ABOUT THIS TASK: Please pick out each line of the listing below that contains the word "value" and copy those lines.

DATA EXTRACTS:
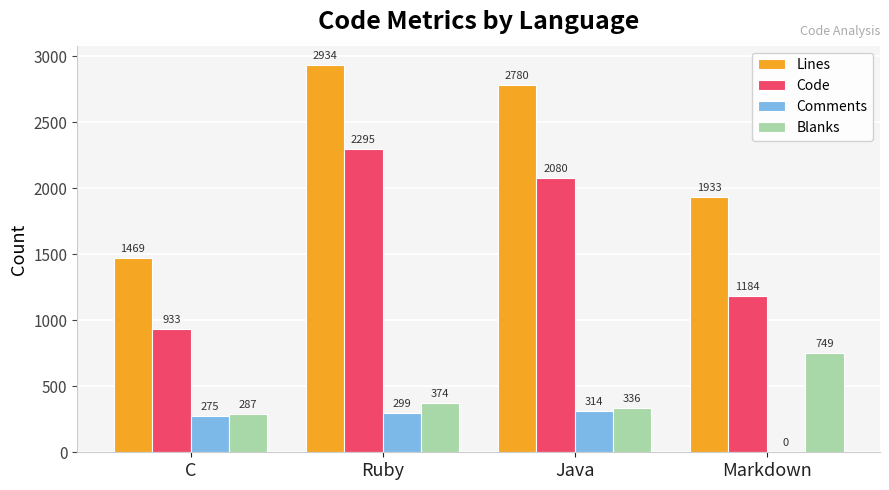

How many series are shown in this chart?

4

---

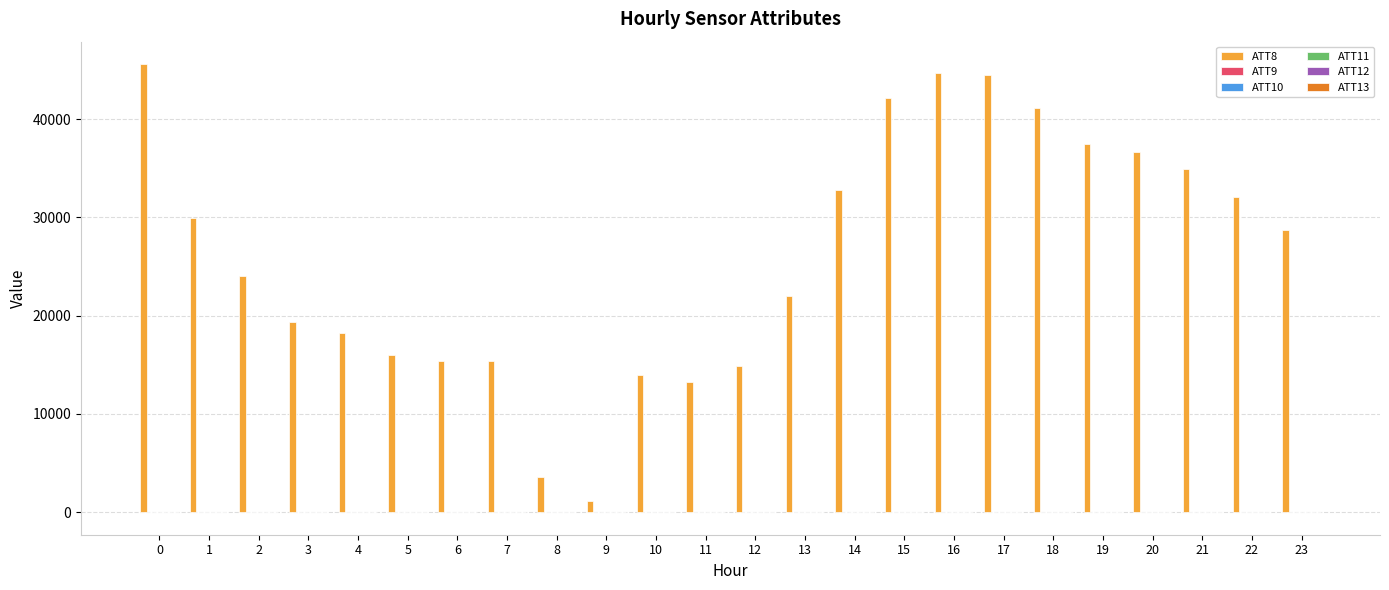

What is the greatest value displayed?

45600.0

--

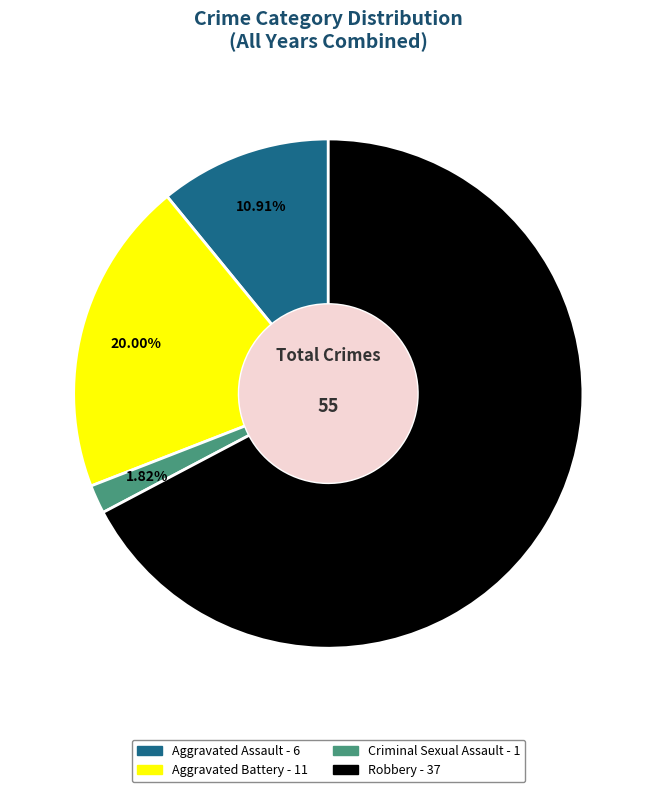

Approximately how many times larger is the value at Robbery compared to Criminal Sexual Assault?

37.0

SOLVED EXERCISE:
What is the greatest value displayed?
Approximately how many times larger is the value at Robbery compared to Criminal Sexual Assault?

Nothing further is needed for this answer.